> **PROVIDED MATERIAL**

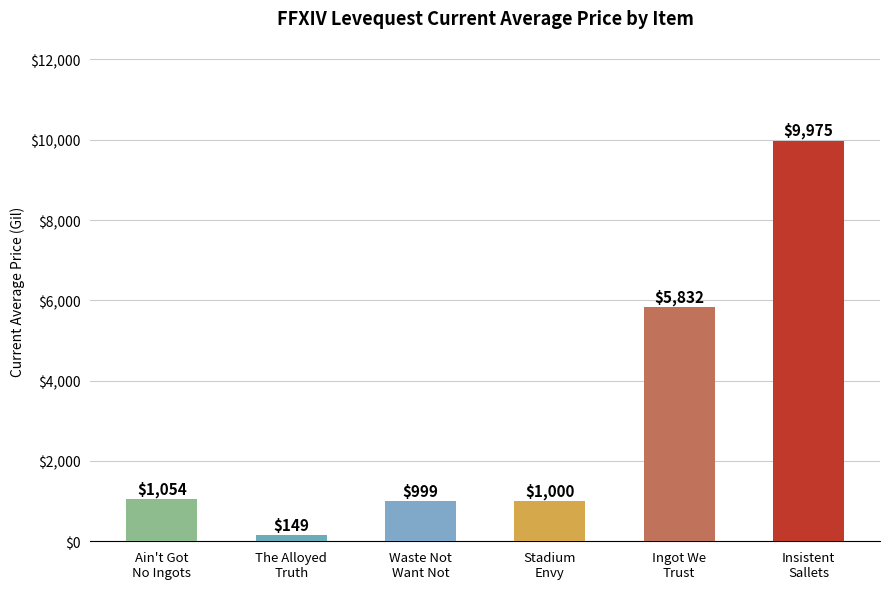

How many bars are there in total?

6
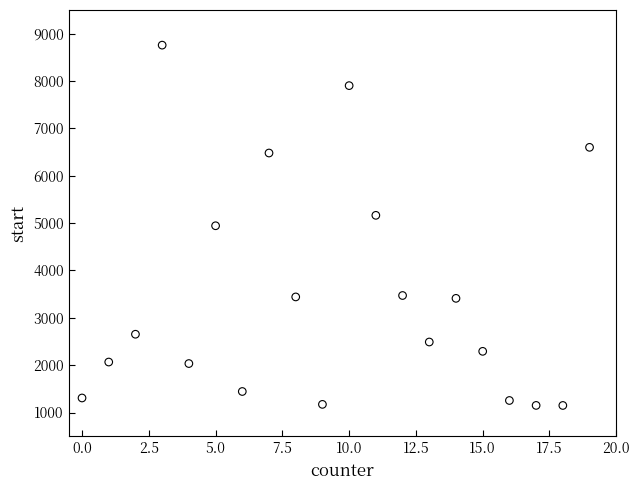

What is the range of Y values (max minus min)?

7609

==

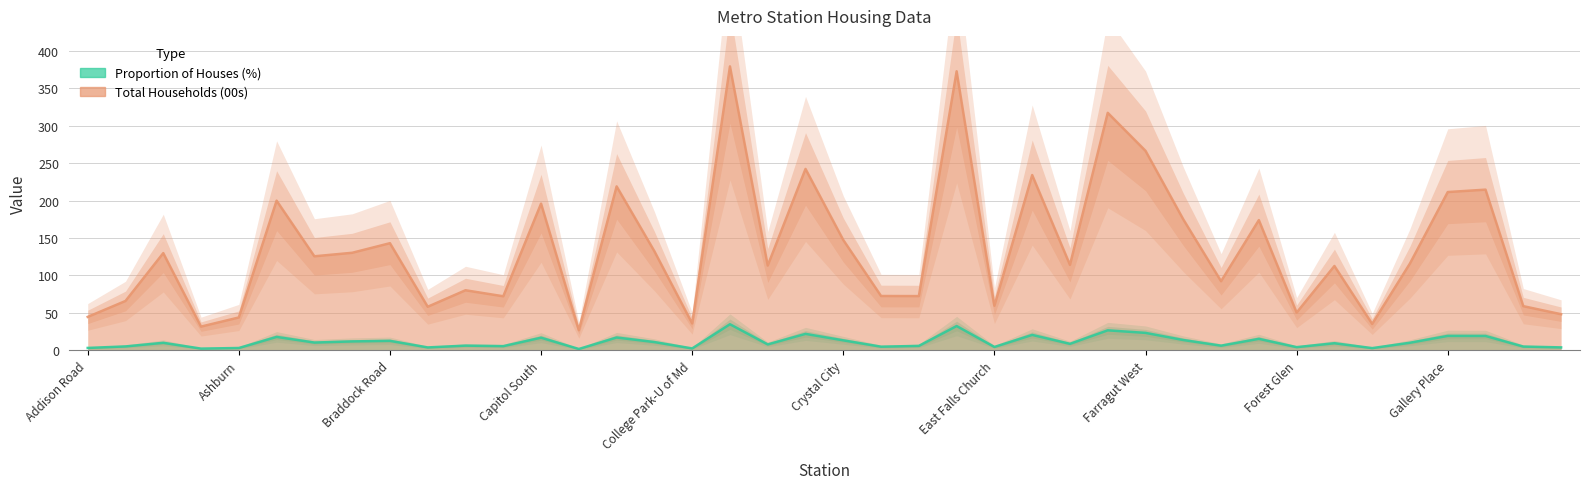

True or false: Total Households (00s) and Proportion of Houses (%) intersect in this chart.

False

> **HOW TO COMPLETE THIS TASK**
Swap "bars" for "columns" in the listing lines from the one containing "How many bars are there in total?" down to the one containing "What is the", and give back only those lines with nothing else changed. Leave the pictures out of the answer.

> **RESPONSE TO THE EXERCISE**
How many columns are there in total?

6

What is the range of Y values (max minus min)?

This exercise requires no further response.